*** Data supplied ***
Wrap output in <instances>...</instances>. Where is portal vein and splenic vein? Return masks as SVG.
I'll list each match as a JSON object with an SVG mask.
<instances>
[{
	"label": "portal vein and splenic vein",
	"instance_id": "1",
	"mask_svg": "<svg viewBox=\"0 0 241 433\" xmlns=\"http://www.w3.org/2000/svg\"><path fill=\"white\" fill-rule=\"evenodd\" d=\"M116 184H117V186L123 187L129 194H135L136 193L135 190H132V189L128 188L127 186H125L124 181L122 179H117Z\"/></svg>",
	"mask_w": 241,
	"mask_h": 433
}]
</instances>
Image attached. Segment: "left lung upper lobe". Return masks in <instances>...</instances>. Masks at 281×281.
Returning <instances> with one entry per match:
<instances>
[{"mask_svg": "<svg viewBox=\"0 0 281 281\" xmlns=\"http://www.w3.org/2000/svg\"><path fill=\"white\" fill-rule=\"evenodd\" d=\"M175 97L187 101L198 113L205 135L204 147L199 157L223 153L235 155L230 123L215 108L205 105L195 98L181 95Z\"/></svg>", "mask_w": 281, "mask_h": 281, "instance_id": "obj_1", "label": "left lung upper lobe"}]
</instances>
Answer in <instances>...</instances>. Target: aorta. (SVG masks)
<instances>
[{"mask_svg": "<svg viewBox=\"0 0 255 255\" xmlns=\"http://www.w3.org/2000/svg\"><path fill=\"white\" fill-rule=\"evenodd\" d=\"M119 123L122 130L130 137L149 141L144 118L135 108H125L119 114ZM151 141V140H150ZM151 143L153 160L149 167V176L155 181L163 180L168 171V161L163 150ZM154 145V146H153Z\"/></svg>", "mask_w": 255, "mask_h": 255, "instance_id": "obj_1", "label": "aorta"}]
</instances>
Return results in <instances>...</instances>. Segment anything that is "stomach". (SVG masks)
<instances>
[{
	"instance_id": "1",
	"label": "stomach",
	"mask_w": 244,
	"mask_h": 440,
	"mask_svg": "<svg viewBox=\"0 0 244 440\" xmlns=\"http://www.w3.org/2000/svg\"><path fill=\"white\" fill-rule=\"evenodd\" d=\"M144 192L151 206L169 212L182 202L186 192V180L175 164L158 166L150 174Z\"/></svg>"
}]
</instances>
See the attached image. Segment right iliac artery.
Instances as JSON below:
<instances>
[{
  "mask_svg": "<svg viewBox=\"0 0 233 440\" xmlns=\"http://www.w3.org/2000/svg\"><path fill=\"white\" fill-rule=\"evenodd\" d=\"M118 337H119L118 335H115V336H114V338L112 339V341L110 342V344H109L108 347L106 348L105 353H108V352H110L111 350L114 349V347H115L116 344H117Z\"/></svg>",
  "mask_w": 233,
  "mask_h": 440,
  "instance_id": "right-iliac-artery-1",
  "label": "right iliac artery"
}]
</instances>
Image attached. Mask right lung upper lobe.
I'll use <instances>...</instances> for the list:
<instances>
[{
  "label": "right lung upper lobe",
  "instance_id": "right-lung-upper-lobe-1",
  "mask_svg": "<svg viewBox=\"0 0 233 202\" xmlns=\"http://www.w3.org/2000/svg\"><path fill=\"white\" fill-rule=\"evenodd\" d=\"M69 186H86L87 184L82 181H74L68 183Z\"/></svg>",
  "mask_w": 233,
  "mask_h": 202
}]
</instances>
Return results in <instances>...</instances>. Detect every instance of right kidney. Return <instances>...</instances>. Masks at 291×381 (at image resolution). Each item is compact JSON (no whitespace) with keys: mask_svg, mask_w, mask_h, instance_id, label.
***
How many lines in the rows above contain the word "attached"? Give only the number.

Full output:
3